Fusil de chasseFusil de chasse
Crédit photo : Yves Renaud

C’est avec un dépouillement remarquable, dans la pureté de la tradition zen, que François Girard orchestre ces trois tableaux. En plus de l’obsédante trame musicale japonisante d’Alexander MacSween, c’est le sol qui détermine l’atmosphère de chacune des scènes: un étang dans la froideur duquel erre Shoko au gré de ses désillusions; un parterre de galets, sur lequel vacillent Midori et sa colère; et un apaisant plancher de bambou, où Saïko, dans toute sa splendeur, revêt son kimono à fleurs de lotus.
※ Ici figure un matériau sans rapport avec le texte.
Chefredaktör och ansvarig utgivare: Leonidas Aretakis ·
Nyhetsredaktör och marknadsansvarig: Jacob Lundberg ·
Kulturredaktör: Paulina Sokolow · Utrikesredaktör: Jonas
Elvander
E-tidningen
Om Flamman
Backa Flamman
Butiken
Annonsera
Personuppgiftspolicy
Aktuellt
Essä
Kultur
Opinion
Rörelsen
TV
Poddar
Ces trois éléments hautement symboliques - l’eau, le roc et le bois - se succèdent ingénieusement, avec une fluidité remarquable. Pour le reste, la mise en scène laisse toute la place au poignant texte de Yasushi Inoué livré par Brassard.

Sans véritable montée dramatique, sans artifice ou extravagance, la pièce se déroule à un rythme doux et loquace, passif et désarmant, malgré la douleur des tromperies et les lacérations du silence. Car en fin de compte, c’est le satisfaisant bonheur de Saïko,  celui «d’avoir aimé et d’avoir été aimée», qui surplombe l’oeuvre et ébranle le spectateur.